_ACTION ITEM_
Leaving out pictures, output exactly the lines below from the one that has "right wrist: (54, 103)" through the one that has "right elbow: (774, 685)", and nothing else.

────

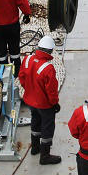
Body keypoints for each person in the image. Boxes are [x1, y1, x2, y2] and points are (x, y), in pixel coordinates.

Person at [18, 35, 61, 165]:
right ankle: (45, 156)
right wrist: (54, 103)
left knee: (35, 122)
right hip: (44, 104)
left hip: (30, 101)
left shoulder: (27, 59)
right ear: (50, 51)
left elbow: (22, 78)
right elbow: (51, 90)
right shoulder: (48, 68)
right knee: (47, 127)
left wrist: (30, 91)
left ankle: (35, 148)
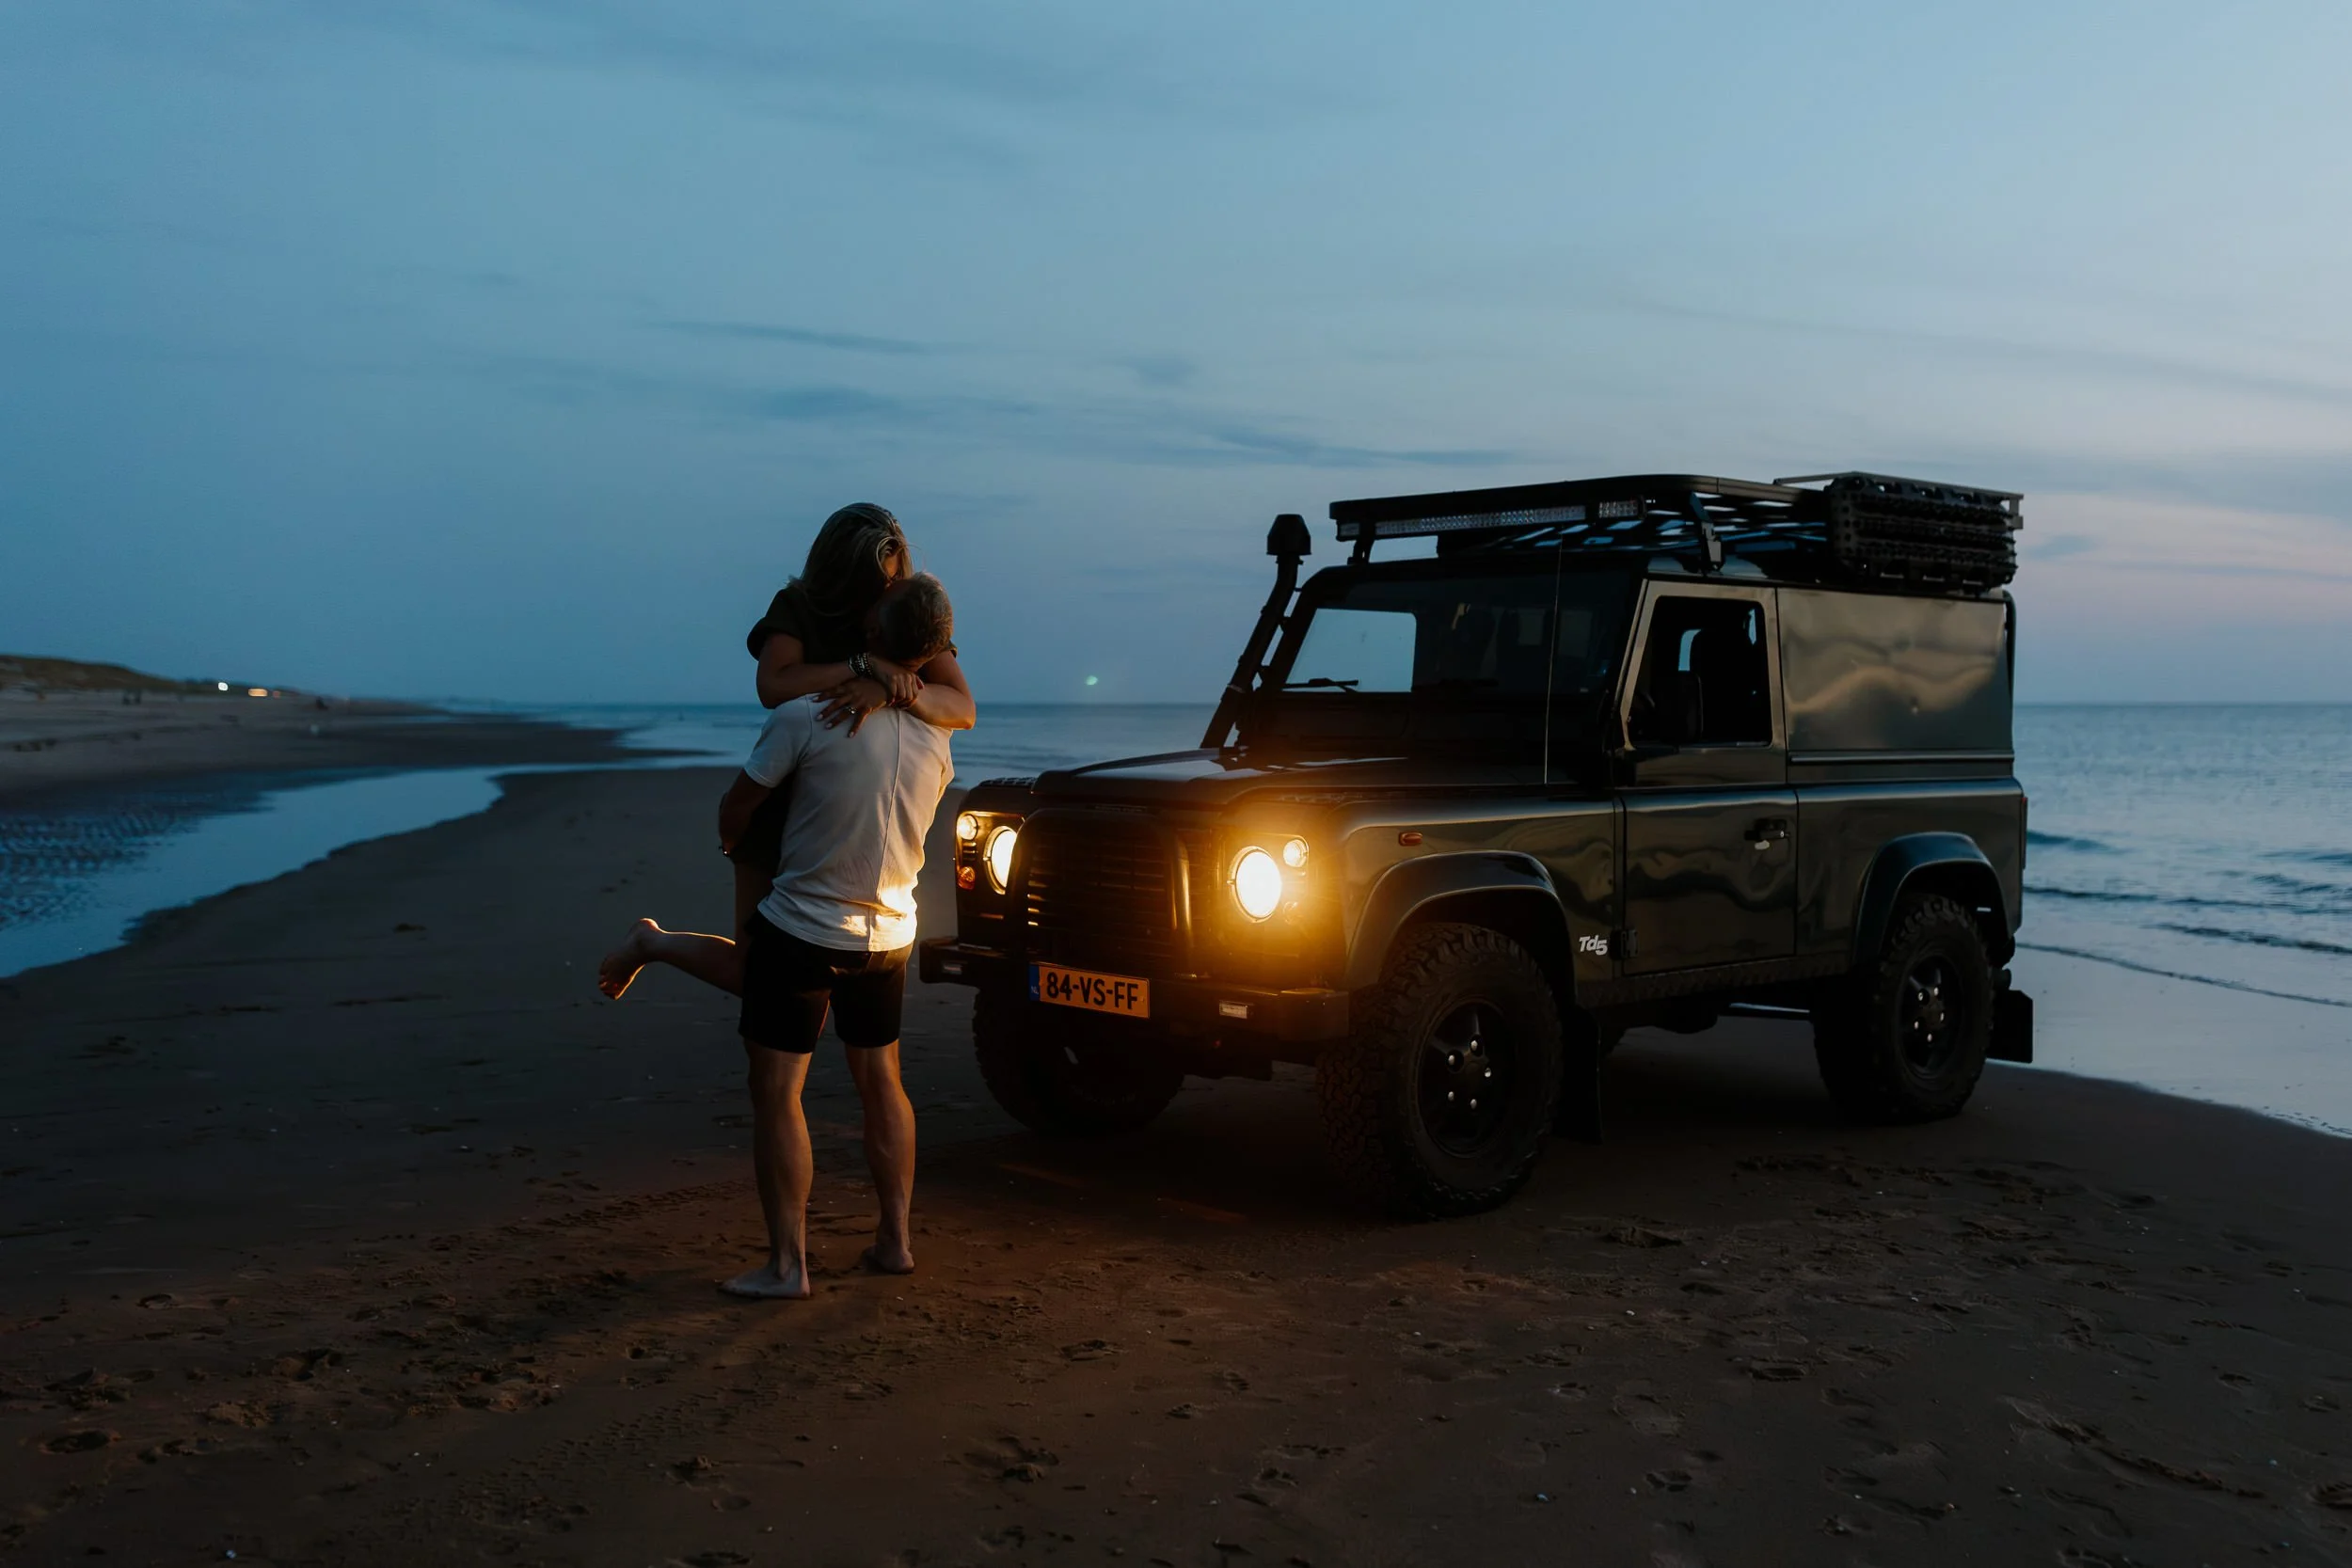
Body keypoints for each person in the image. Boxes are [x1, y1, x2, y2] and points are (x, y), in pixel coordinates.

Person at [604, 575, 962, 1300]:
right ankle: (893, 1241)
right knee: (881, 1082)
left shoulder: (807, 716)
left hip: (803, 927)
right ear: (929, 657)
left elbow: (734, 810)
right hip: (889, 932)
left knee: (776, 1092)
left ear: (869, 640)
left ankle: (787, 1265)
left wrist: (744, 848)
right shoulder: (941, 736)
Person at [729, 502, 972, 943]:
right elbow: (774, 685)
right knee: (757, 968)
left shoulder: (903, 610)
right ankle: (652, 942)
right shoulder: (800, 606)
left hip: (839, 822)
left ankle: (653, 943)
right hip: (782, 802)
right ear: (840, 572)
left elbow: (961, 707)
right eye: (875, 581)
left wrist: (890, 691)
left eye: (894, 579)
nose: (885, 590)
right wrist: (864, 664)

────

_RESPONSE BELOW_
right wrist: (54, 103)
left knee: (35, 122)
right hip: (44, 104)
left hip: (30, 101)
left shoulder: (27, 59)
right ear: (50, 51)
left elbow: (22, 78)
right elbow: (51, 90)
right shoulder: (48, 68)
right knee: (47, 127)
left wrist: (30, 91)
left ankle: (35, 148)
Body keypoints for each person in the image. Boxes are [x1, y1, x2, y2] and points are (x, y), in pixel coordinates.

Person at [604, 575, 962, 1300]:
right ankle: (893, 1241)
right knee: (881, 1082)
left shoulder: (807, 716)
left hip: (803, 927)
right ear: (929, 657)
left elbow: (734, 810)
right hip: (889, 932)
left knee: (776, 1092)
left ear: (869, 640)
left ankle: (787, 1265)
left wrist: (744, 848)
right shoulder: (941, 736)
Person at [729, 502, 972, 943]:
right elbow: (774, 685)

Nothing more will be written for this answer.